As many as 22,600 retired coal miners and miners’ widows received notice that their pensions and health care benefits will be cut off in 60 days, United Mineworkers for America reports. In a press release issued yesterday, UMWA President Cecil Roberts said it’s the third such notice that miners have received since October of last year, and urged Congress to vote on the Miners Protection Act, which would permanently protect their benefits:
Congress cannot keep kicking this can down the road. This is causing tremendous mental and in some cases physical trauma to these senior citizens. They will now have to begin contemplating whether to continue to get medicines and treatments they need to live or to buy groceries.

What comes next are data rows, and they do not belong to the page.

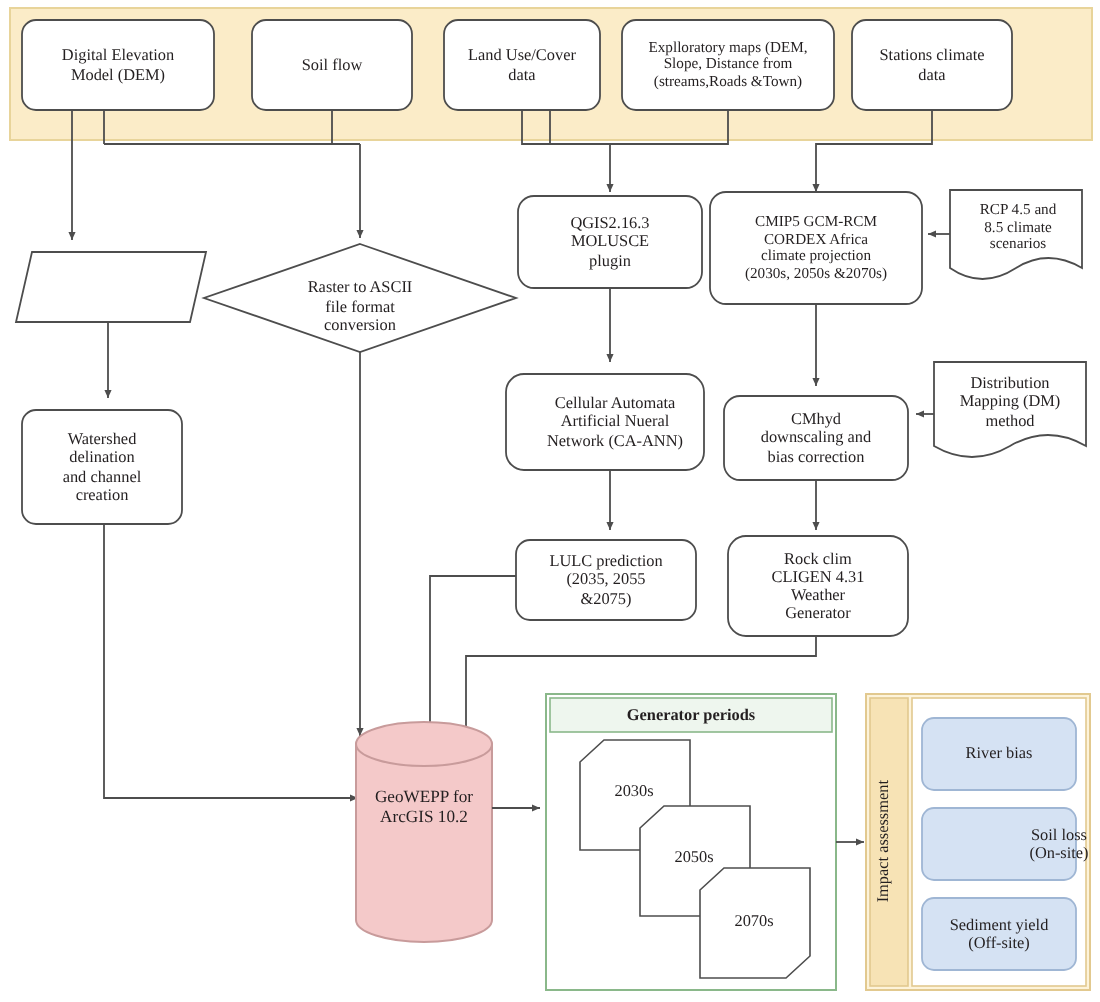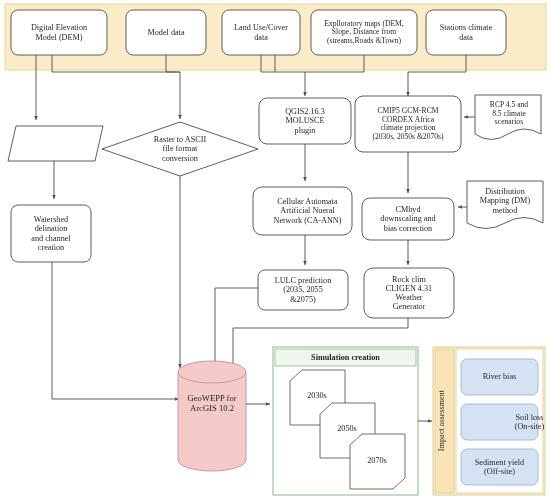--- a/index.html
+++ b/index.html
@@ -110,7 +110,7 @@
       <span>Digital Elevation<br>Model (DEM)</span>
     </div>
   <div class="lbl t8" style="left:126px;top:10px;width:80px;height:45px;">
-      <span>Model data</span>
+      <span>Soil flow</span>
     </div>
   <div class="lbl t8" style="left:222px;top:10px;width:78px;height:45px;">
       <span>Land Use/Cover<br>data</span>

They will now have to wonder if they can go see a doctor for chronic conditions like black lung or cancer or pay the mortgage.

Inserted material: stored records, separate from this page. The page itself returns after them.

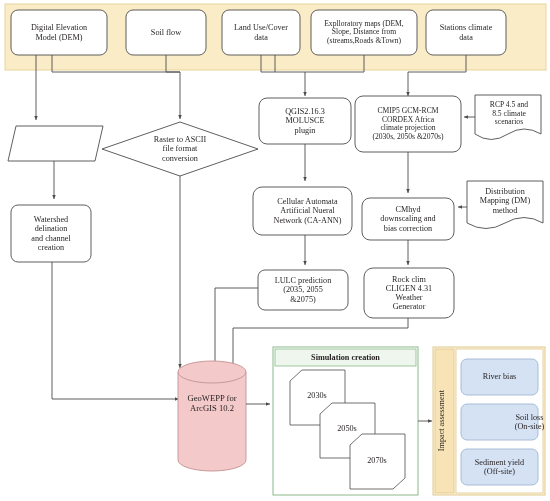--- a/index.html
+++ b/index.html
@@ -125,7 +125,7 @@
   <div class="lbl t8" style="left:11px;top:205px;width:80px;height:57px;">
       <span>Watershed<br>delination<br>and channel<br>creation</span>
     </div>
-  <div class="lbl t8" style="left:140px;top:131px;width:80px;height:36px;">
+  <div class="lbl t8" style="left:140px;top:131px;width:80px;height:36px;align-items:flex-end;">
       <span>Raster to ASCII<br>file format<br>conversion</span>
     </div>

The underfunded pension plan is another symptom of the industry’s general decline. As established in 1946, it’s a benefit pool supported by the contributions of mining companies. But as West Virginia Public Broadcasting notes, these contributions have vanished along with the companies themselves: They aren’t obligated to contribute if they’ve declared bankruptcy. The Miners Protection Act, introduced by Senator Joe Manchin (D?), would “reallocate money from the Abandoned Mine Lands Reclamation Fund” to shore up the failing plan. That’s a tough sell to a Republican-dominated Congress, and Manchin’s overtures to President Trump haven’t been enough to protect his constituents.

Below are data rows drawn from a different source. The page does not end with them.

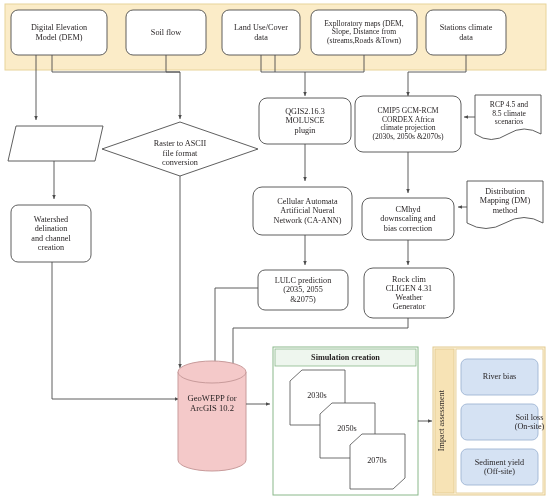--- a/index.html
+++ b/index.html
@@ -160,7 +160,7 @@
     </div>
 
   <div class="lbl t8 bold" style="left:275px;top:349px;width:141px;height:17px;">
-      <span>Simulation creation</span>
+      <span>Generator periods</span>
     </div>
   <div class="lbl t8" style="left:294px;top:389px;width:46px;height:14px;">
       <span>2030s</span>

This is a matter of justice, and it should be a source of bipartisan consensus. Mining is dangerous, even deadly, work. In monoeconomies like central Appalachia, it’s also frequently the only work available. Miners did not create this monoeconomy and they should not be penalized for trying to survive it. If Congress allows the plan to fail, elderly men and women will suffer—and Democrats should be ready to point the finger at Republicans.